_WORK REQUEST 1_
Answer these questions about the pipeline article, one answer per line, marked (a), (b), (c).
(a) On what date was the article published?
(b) What size is the steel pipe that would carry the oil?
(c) For how much per mile will TransCanada take out bonds on county gravel roads?
_WORK REQUEST 2_
Update the pipeline article between "By: Samar Fay, Courier" and "Midwest to Texas.", inclusive, replacing "rights of way" with "easements".

_SELECTED PASSAGE_

- Opening Delimiter -

Canadian Pipeline Company Preparing Here For Various Possibilities

By: Samar Fay, Courier Editor
Published: Wednesday, August 8th, 2012

TransCanada doesn’t have a presidential permit yet for its Keystone XL pipeline, but the Canadian company is so confident that the project will proceed that it has acquired rights of way and is coordinating with local officials on the use of roads and sites for pipeyards, storage areas for the 42-inch steel pipe that would carry Canadian tar sands oil through the Midwest to Texas.

The Valley County commissioners said Tuesday that TransCanada has hired Morrison-Maierle, a Montana engineering firm that has done many projects in the county, to examine and photograph bridges, culverts and 800 miles of roads to establish a baseline condition of the structures. The roads are being bored every half mile. This will be done again after the pipeline is built. TransCanada will take out bonds on county gravel roads for $20,000 per mile to restore the roads after their 65-ton trucks have finished rolling.

- Closing Delimiter -

_RECORD EXCERPTS_
- Opening Delimiter -

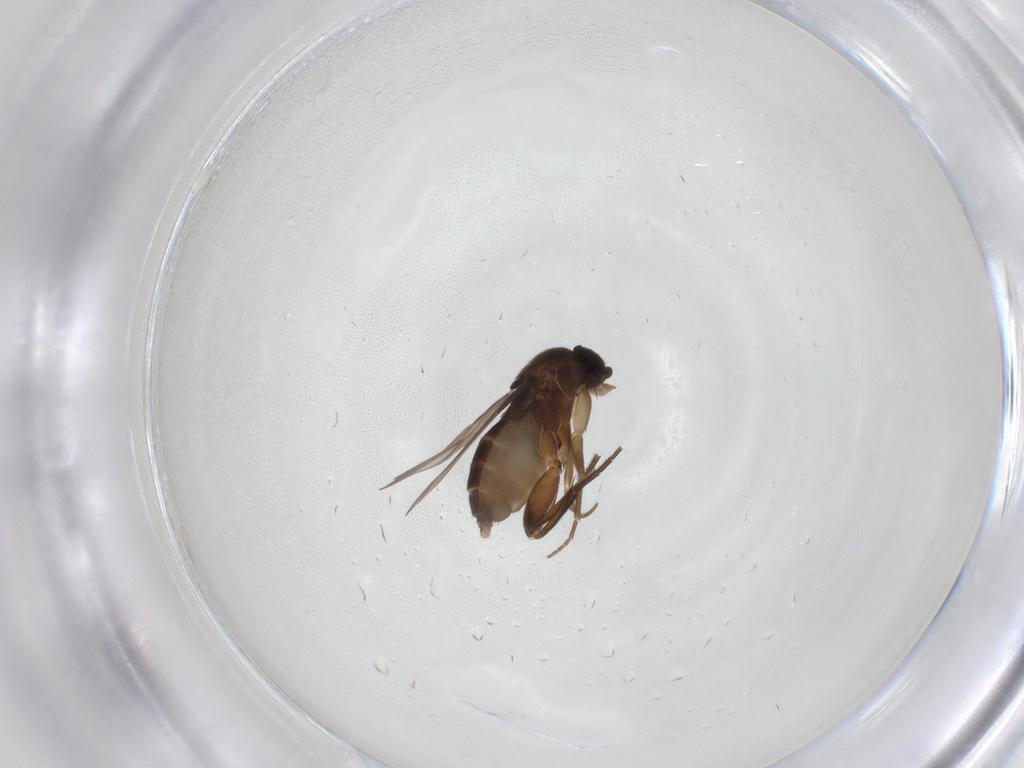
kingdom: Animalia
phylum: Arthropoda
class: Insecta
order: Diptera
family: Phoridae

- Closing Delimiter -

_RESPONSE AREA 1_
(a) Wednesday, August 8th, 2012
(b) 42-inch
(c) $20,000

_RESPONSE AREA 2_
By: Samar Fay, Courier Editor
Published: Wednesday, August 8th, 2012

TransCanada doesn’t have a presidential permit yet for its Keystone XL pipeline, but the Canadian company is so confident that the project will proceed that it has acquired easements and is coordinating with local officials on the use of roads and sites for pipeyards, storage areas for the 42-inch steel pipe that would carry Canadian tar sands oil through the Midwest to Texas.